- **Extrait source**
--------------------------------------------------

Actualités juridiques et sociales - Novembre 2017

formation professionnelle

Négociation interprofessionnelle

Le gouvernement a transmis aux partenaires sociaux le document d'orientation définissant le cadre de la négociation interprofessionnelle sur la formation professionnelle.
Un accord interprofessionnel doit être conclu d’ici fin janvier 2018 en vue d’aboutir à la présentation d’un projet de loi qui intégrera l’apprentissage et l’assurance chômage, au printemps prochain.

Le gouvernement a fortement balisé le programme de travail des partenaires sociaux. Il est ainsi prévu :

  •  Une cotisation pour la formation des demandeurs d’emploi versée par les entreprises pouvant atteindre 0,3 % de la masse salariale.
  •  Le renforcement de l’obligation de formation avec notamment la simplification de la formalisation du plan de formation.
  •  La simplification du compte personnel de formation fusionné avec le congé individuel de formation.
  •  La refonte du processus de financement du contrat en alternance en parallèle de la concertation sur l'apprentissage.
  •   L'unification du système d'assurance qualité de la formation de la prestation et du prestataire.

 
Source : Document d'orientation
 

Prélèvement à la source de l'impôt sur le revenu

Le Gouvernement présente son mode d'emploi


Le ministère de l'action et des comptes publics a confirmé l'entrée en vigueur du prélèvement à la source au 1er janvier 2019, il sera intégré au projet de loi de finances rectificative.

--------------------------------------------------

- **Données sources**
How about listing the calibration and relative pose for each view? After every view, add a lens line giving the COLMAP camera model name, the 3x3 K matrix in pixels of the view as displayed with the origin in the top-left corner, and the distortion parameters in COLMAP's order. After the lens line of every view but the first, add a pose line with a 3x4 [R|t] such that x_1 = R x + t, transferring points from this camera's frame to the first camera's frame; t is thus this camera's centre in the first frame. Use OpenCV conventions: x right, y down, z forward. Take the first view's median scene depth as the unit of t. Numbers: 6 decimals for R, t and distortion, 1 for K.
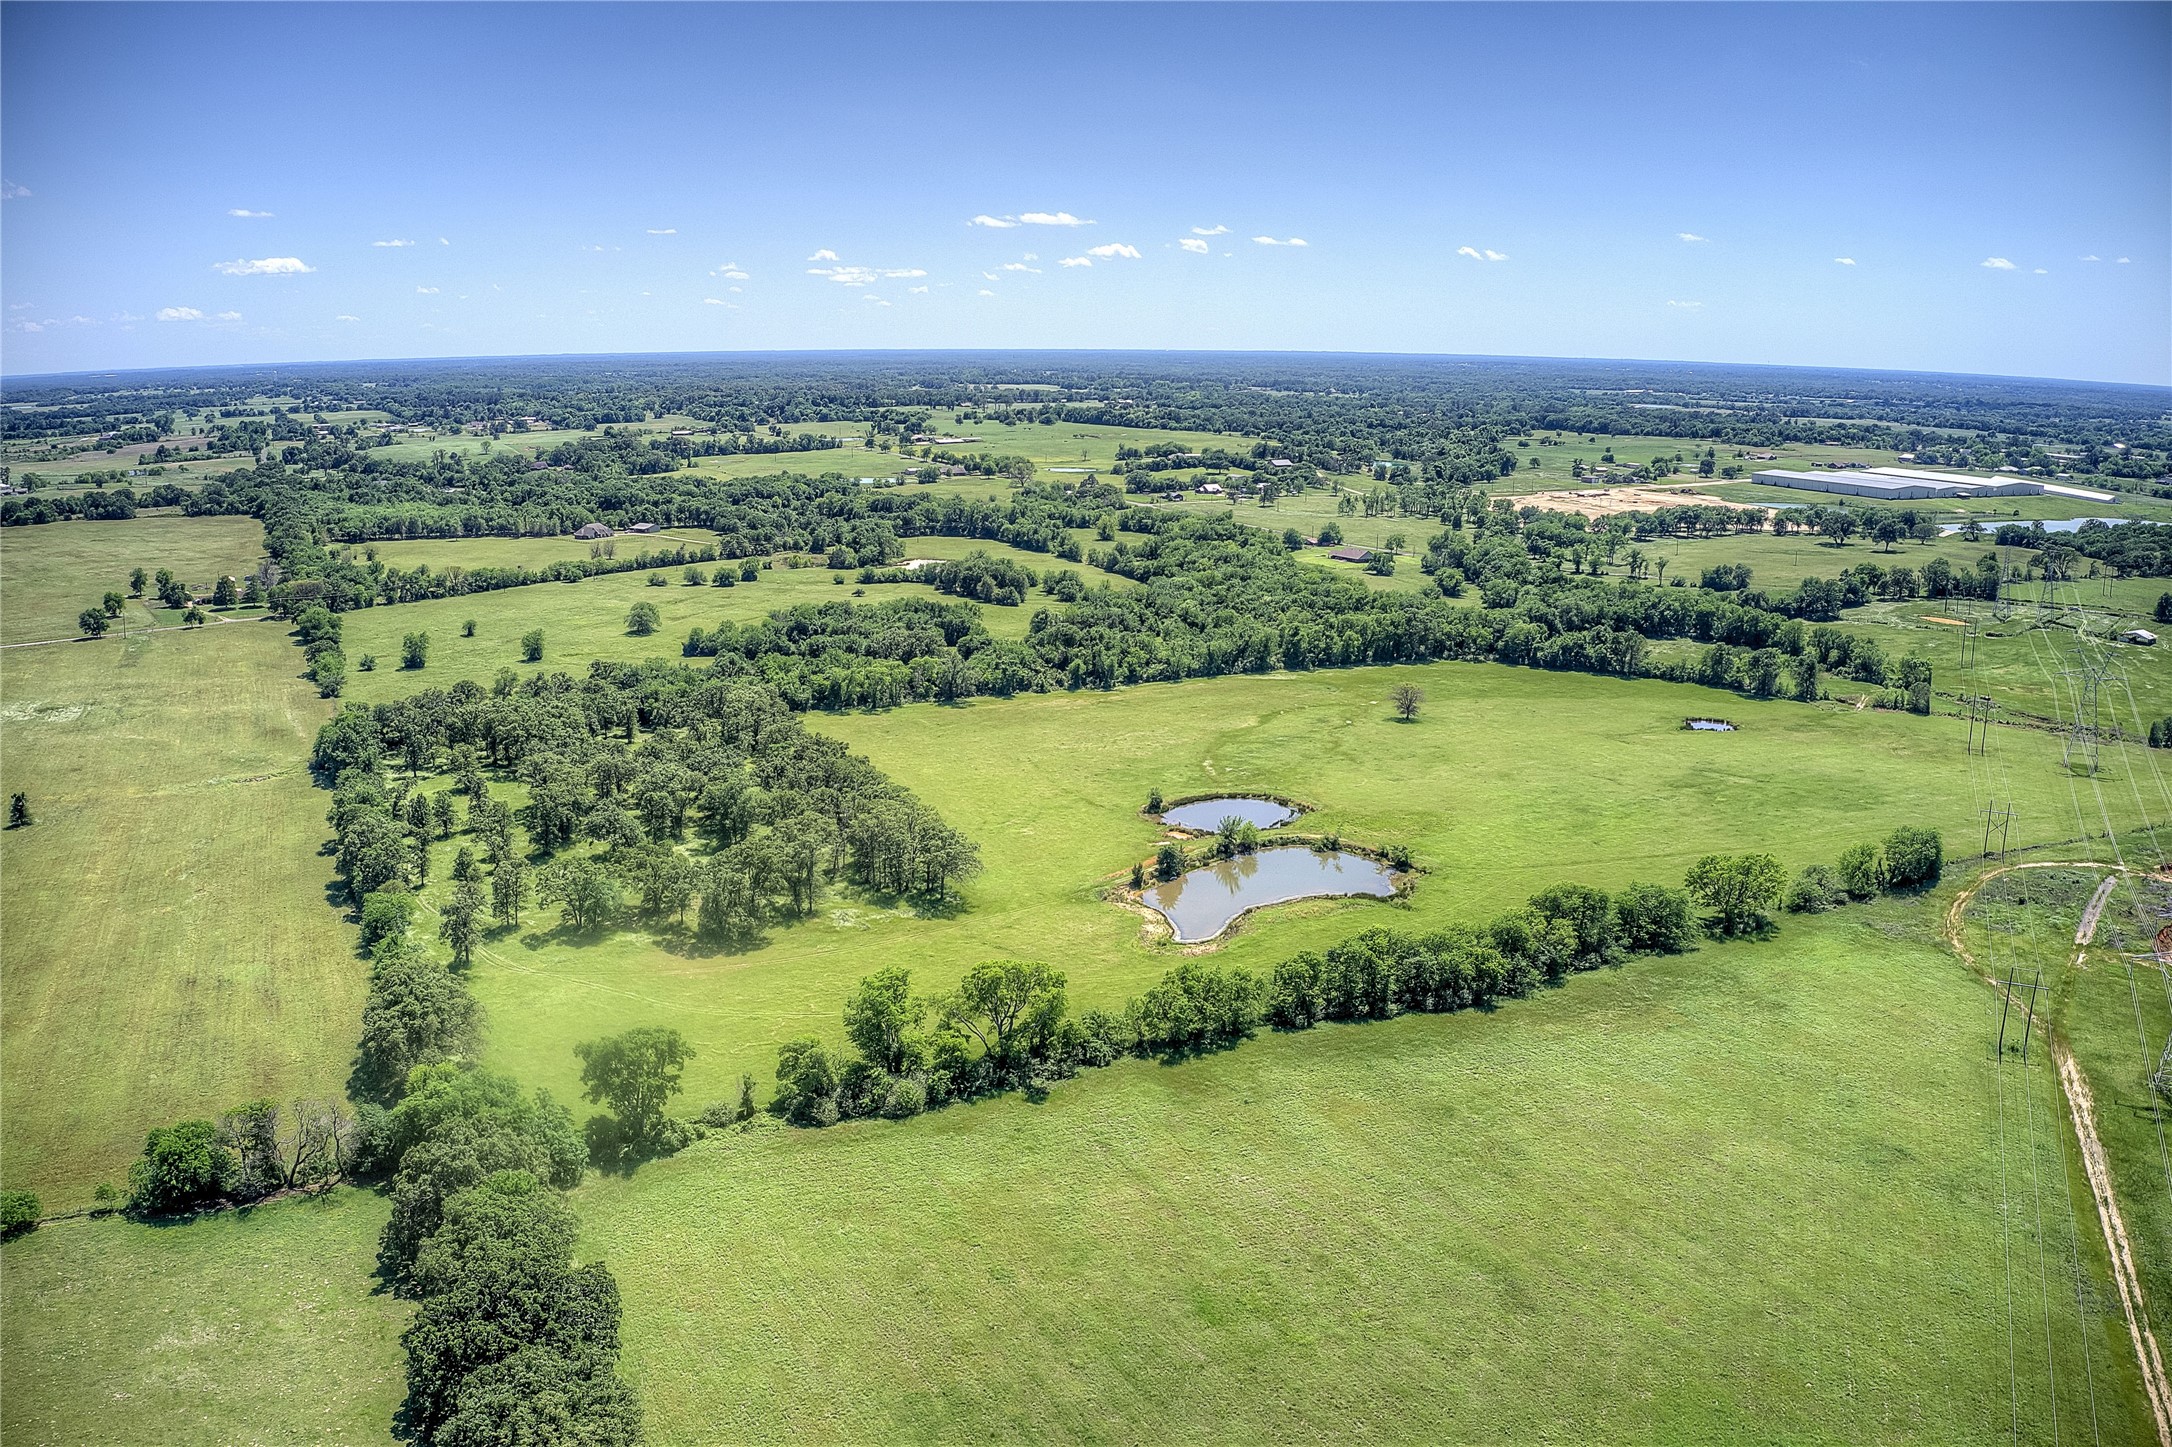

--------------------------------------------------

- **Exercices à faire**
a. Recopiez le passage de l'extrait source qui commence aux mots « Le gouvernement a fortement » et s'arrête après « plan de formation. ».
b. Pour chaque affirmation, dites si elle concorde avec l'extrait source, oui ou non, en citant les mots décisifs de celui-ci : (i) l'accord interprofessionnel doit être conclu d'ici fin janvier 2018 ; (ii) la cotisation pour la formation des demandeurs d'emploi peut atteindre 3 % de la masse salariale ; (iii) le prélèvement à la source entrera en vigueur au 1er janvier 2018.
Les données n'ont aucun lien avec l'extrait source.

- **Corrigé des exercices**
a.
Le gouvernement a fortement balisé le programme de travail des partenaires sociaux. Il est ainsi prévu :

  •  Une cotisation pour la formation des demandeurs d’emploi versée par les entreprises pouvant atteindre 0,3 % de la masse salariale.
  •  Le renforcement de l’obligation de formation avec notamment la simplification de la formalisation du plan de formation.

b.
(i) Oui : « Un accord interprofessionnel doit être conclu d’ici fin janvier 2018 ».
(ii) Non : « pouvant atteindre 0,3 % de la masse salariale ».
(iii) Non : « l'entrée en vigueur du prélèvement à la source au 1er janvier 2019 ».